C’était un poste lucratif, car à la solde venaient s’ajouter non seulement un
pourcentage sur les amendes et les cautions des remises en liberté, mais
également quantité de pots-de-vin et cadeaux en nature.
    Bernard montra sa chambre à Ralph. Les relations entre les
deux hommes n’étaient pas exemptes de tensions. Si un comte occupait un rang
plus élevé qu’un shérif, celui-ci exerçait son pouvoir judiciaire en toute
indépendance. En l’occurrence, le shérif Bernard était un prospère marchand de
laine. Du même âge que Ralph, il le traitait avec un mélange de camaraderie et
de déférence parfois mal assorties.
    Philippa attendait son époux dans les appartements qui leur
avaient été réservés. Il ne restait rien aujourd’hui de la beauté altière que
ses manières hautaines lui conféraient jadis. Ses longs cheveux gris relevés en
un chignon compliqué ainsi que le triste camaïeu dans les tons gris et bruns de
son riche manteau lui donnaient l’aspect d’une dame grincheuse assez âgée pour
être une douairière.
    Gerry et Roley saluèrent leur père. Mal à son aise avec les
petits, le comte n’avait guère pris part à leur éducation. Dans l’enfance, ses
fils avaient été élevés par des femmes ; maintenant, ils fréquentaient
l’école du monastère. Ralph les traitait plus ou moins comme ses écuyers,
alternant ordres et plaisanteries. Plus tard, il saurait trouver les mots pour
établir de vrais rapports avec eux. Pour l’heure, cela n’avait pas
d’importance. Quoi qu’il fasse, ses fils le considéraient comme un héros.

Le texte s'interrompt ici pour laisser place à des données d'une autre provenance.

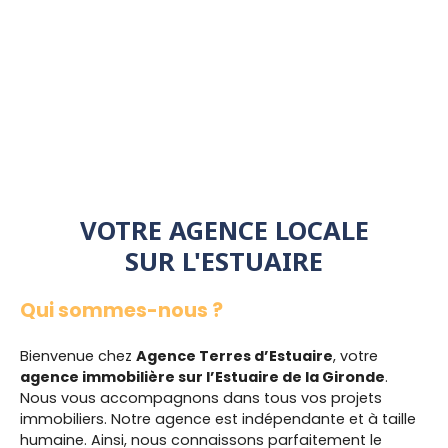
VOTRE AGENCE LOCALE
SUR L'ESTUAIRE
Qui sommes-nous ?
Bienvenue chez
Agence Terres d’Estuaire
, votre
agence immobilière sur l’Estuaire de la Gironde
.
Nous vous accompagnons dans tous vos projets
immobiliers. Notre agence est indépendante et à taille
humaine. Ainsi, nous connaissons parfaitement le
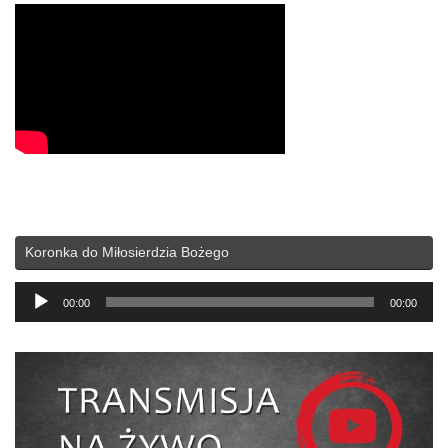
Koronka do Miłosierdzia Bożego
Odtwarzacz
00:00
00:00
plików
dźwiękowych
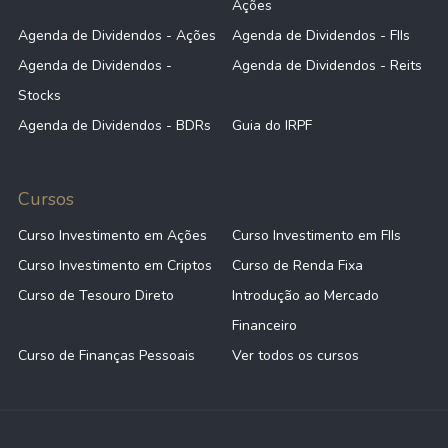
Ações
Agenda de Dividendos - Ações
Agenda de Dividendos - FIIs
Agenda de Dividendos -
Agenda de Dividendos - Reits
Stocks
Agenda de Dividendos - BDRs
Guia do IRPF
Cursos
Curso Investimento em Ações
Curso Investimento em FIIs
Curso Investimento em Criptos
Curso de Renda Fixa
Curso de Tesouro Direto
Introdução ao Mercado
Financeiro
Curso de Finanças Pessoais
Ver todos os cursos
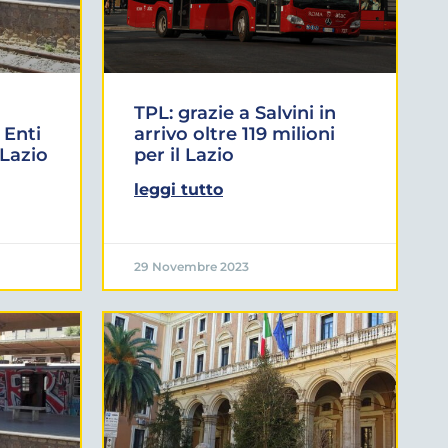
TPL: grazie a Salvini in
 Enti
arrivo oltre 119 milioni
 Lazio
per il Lazio
leggi tutto
29 Novembre 2023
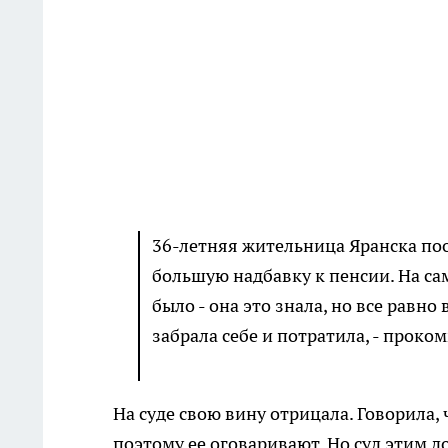
36-летняя жительница Яранска п
большую надбавку к пенсии. На са
было - она это знала, но все равно
забрала себе и потратила, - прок
На суде свою вину отрицала. Говорила,
поэтому ее оговаривают. Но суд этим до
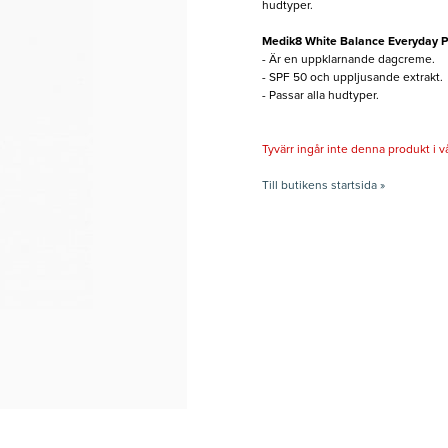
hudtyper.
Medik8 White Balance Everyday P
- Är en uppklarnande dagcreme.
- SPF 50 och uppljusande extrakt.
- Passar alla hudtyper.
Tyvärr ingår inte denna produkt i vårt
Till butikens startsida »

    « Demain, vous assisterez à un procès sur le banc du
juge, leur annonça-t-il. Je veux que vous voyiez comment la justice est rendue.
    — Pouvons-nous aller au marché cet après-midi ?
S’enquit Gerry, l’aîné.
    — Oui. À condition de prendre Dickie avec vous. »
    C’était un serviteur de Château-le-Comte, venu à Shiring
avec Ralph.
    « Tenez, voici de quoi vous amuser ! » Il
remit à chacun une poignée de piécettes en argent.
    Les garçons sortis, Ralph s’assit loin de Philippa.